▶ [Task directions]: Pictures in the records are to be excluded from an otherwise exact copy.

⁂

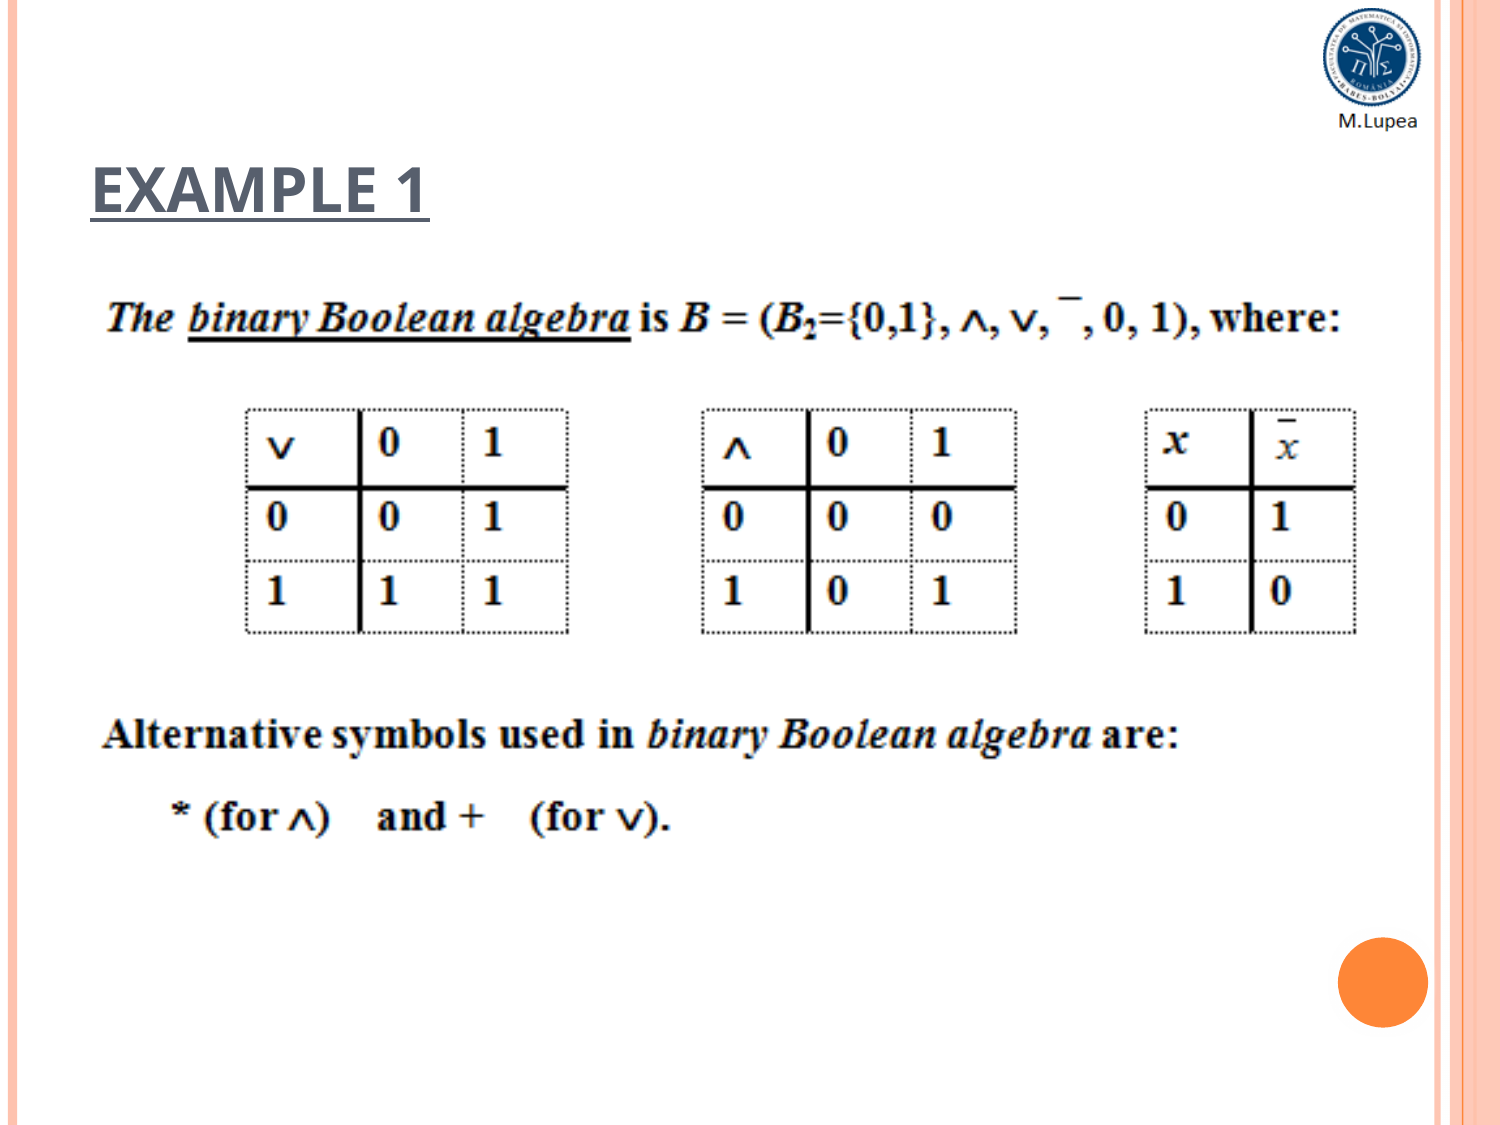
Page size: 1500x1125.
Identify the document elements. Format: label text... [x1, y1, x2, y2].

picture [1322, 8, 1428, 139]
title Example 1 [75, 45, 1300, 233]
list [87, 274, 1376, 863]
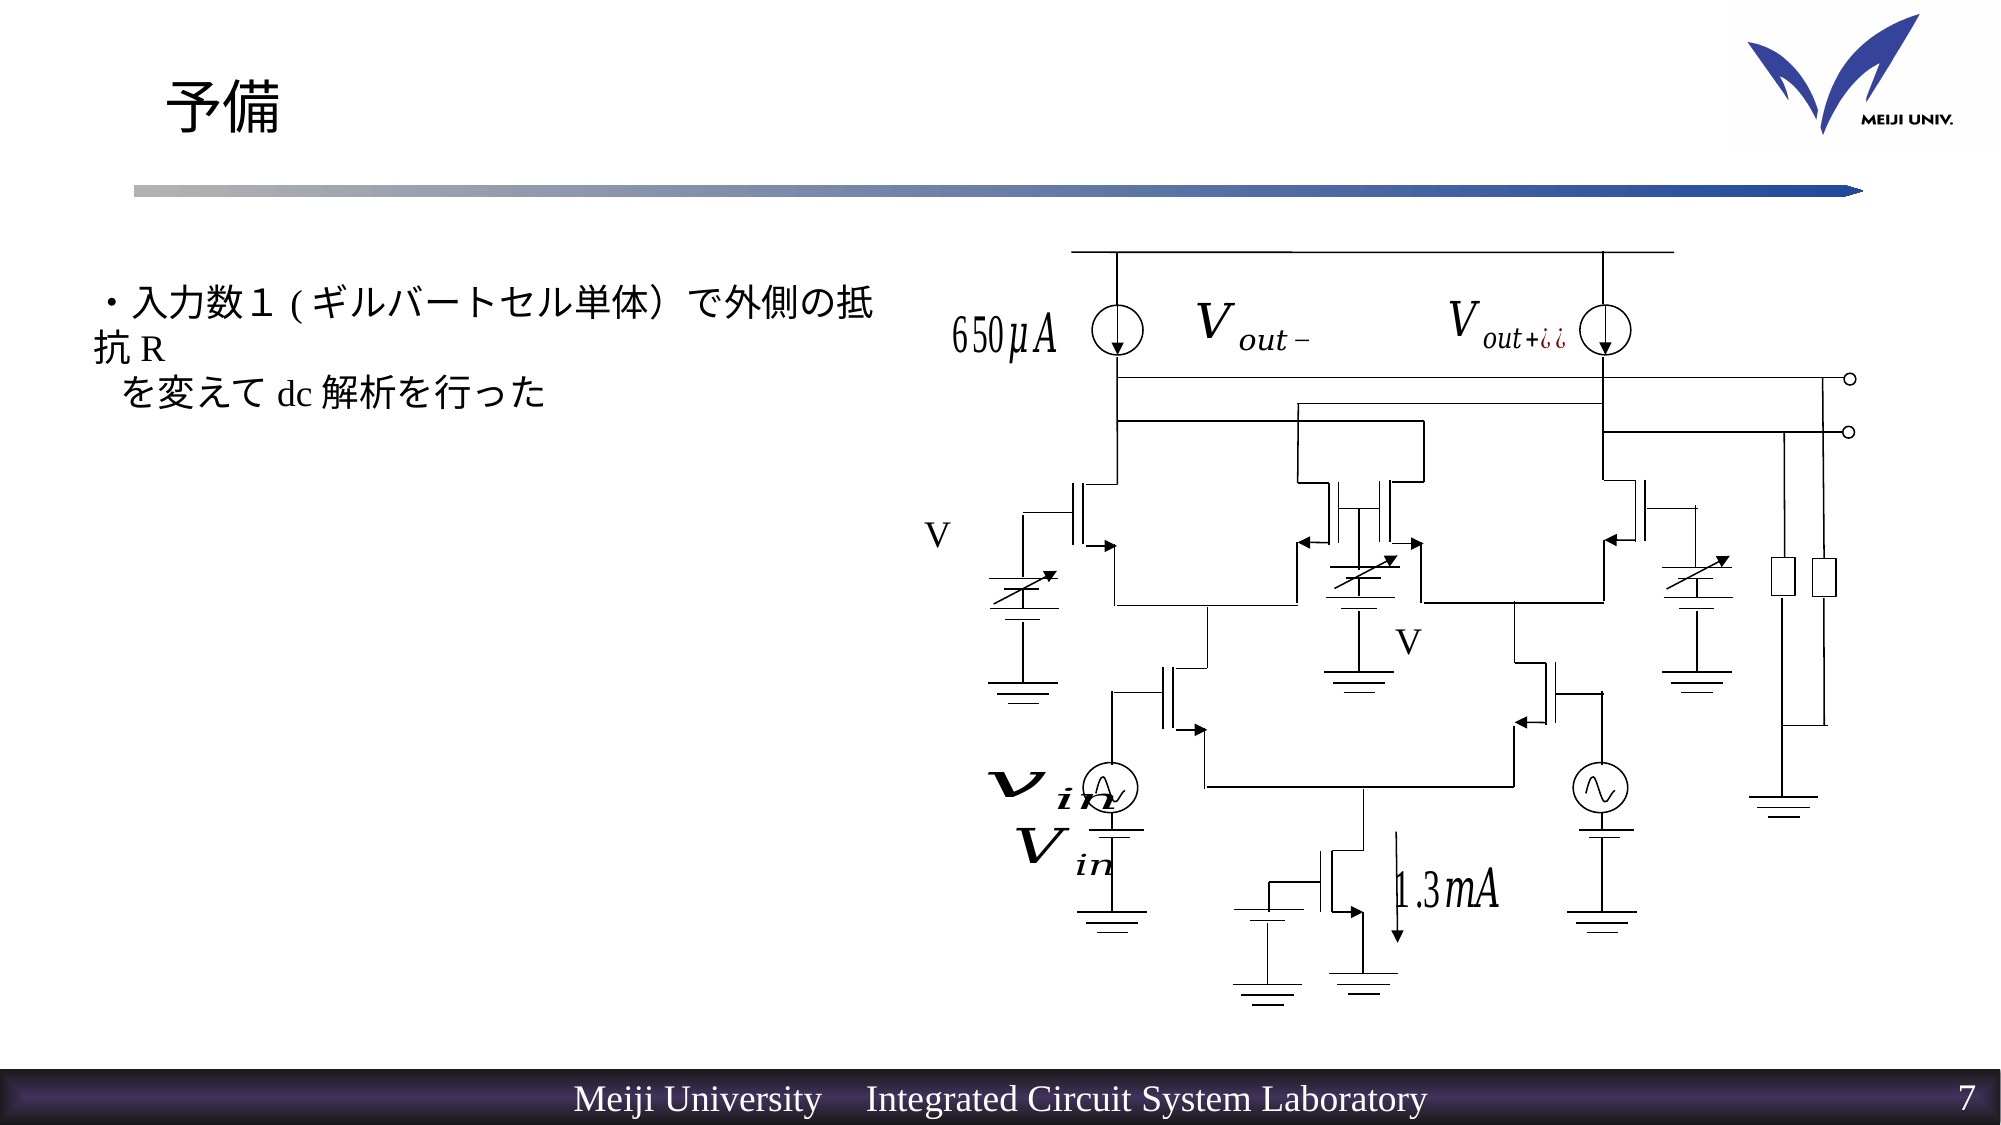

⁂

▶ [Answer below]:
Page size: 1500x1125.
Identify the document elements. Format: label text... [x1, y1, x2, y2].

picture [1322, 8, 1428, 139]
title Example 1 [75, 45, 1300, 233]
list [87, 274, 1376, 863]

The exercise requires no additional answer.